Source material:
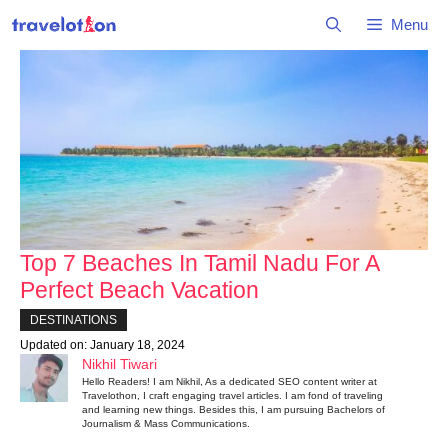
Skip
Menu
to
content
Top 7 Beaches In Tamil Nadu For A
Perfect Beach Vacation
DESTINATIONS
Updated on:
January 18, 2024
Nikhil Tiwari
Hello Readers! I am Nikhil, As a dedicated SEO content writer at
Travelothon, I craft engaging travel articles. I am fond of traveling
and learning new things. Besides this, I am pursuing Bachelors of
Journalism & Mass Communications.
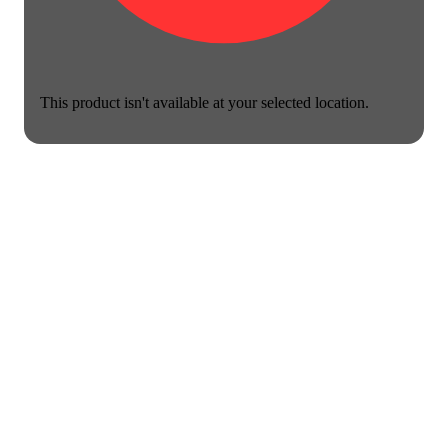
This product isn't available at your selected location.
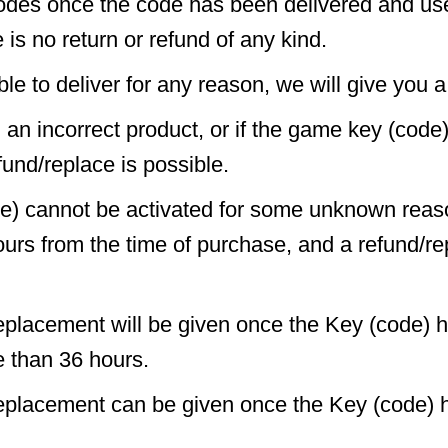
odes once the code has been delivered and us
 is no return or refund of any kind.
ble to deliver for any reason, we will give you a 
d an incorrect product, or if the game key (code
fund/replace is possible.
de) cannot be activated for some unknown reas
ours from the time of purchase, and a refund/r
eplacement will be given once the Key (code) 
e than 36 hours.
replacement can be given once the Key (code) 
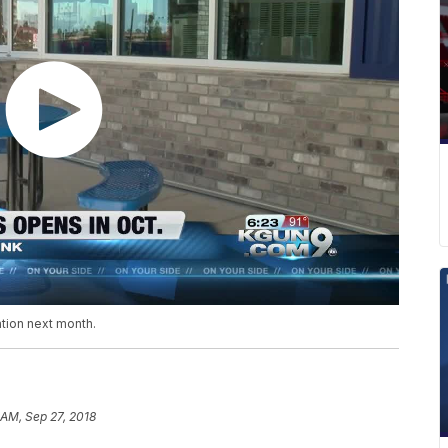
ation next month.
 AM, Sep 27, 2018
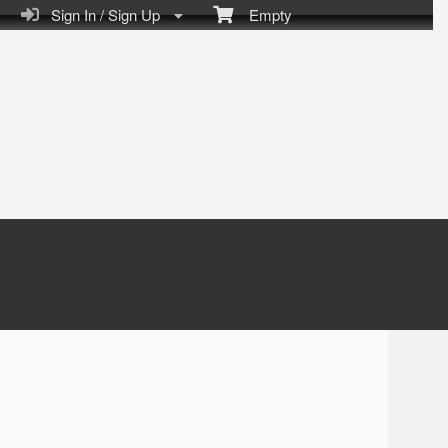
Sign In / Sign Up
Empty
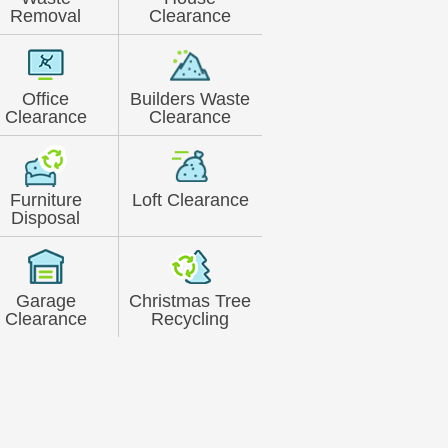
Removal
Clearance
Office
Builders Waste
Clearance
Clearance
Furniture
Loft Clearance
Disposal
Garage
Christmas Tree
Clearance
Recycling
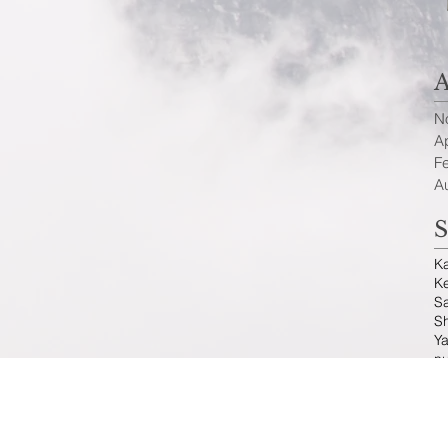
A
N
Ap
F
A
S
K
K
S
Sh
Ya
n
F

What the exercise asks:
Please print each entry exactly as it stands, without the pictures.

Worked solution:
Skip
Menu
to
content
Top 7 Beaches In Tamil Nadu For A
Perfect Beach Vacation
DESTINATIONS
Updated on:
January 18, 2024
Nikhil Tiwari
Hello Readers! I am Nikhil, As a dedicated SEO content writer at
Travelothon, I craft engaging travel articles. I am fond of traveling
and learning new things. Besides this, I am pursuing Bachelors of
Journalism & Mass Communications.
This product isn't available at your selected location.
odes once the code has been delivered and us
 is no return or refund of any kind.
ble to deliver for any reason, we will give you a 
d an incorrect product, or if the game key (code
fund/replace is possible.
de) cannot be activated for some unknown reas
ours from the time of purchase, and a refund/r
eplacement will be given once the Key (code) 
e than 36 hours.
replacement can be given once the Key (code) 
ation next month.
 AM, Sep 27, 2018
Sign In / Sign Up
Empty
Removal
Clearance
Office
Builders Waste
Clearance
Clearance
Furniture
Loft Clearance
Disposal
Garage
Christmas Tree
Clearance
Recycling
A
N
Ap
F
A
S
K
K
S
Sh
Ya
n
F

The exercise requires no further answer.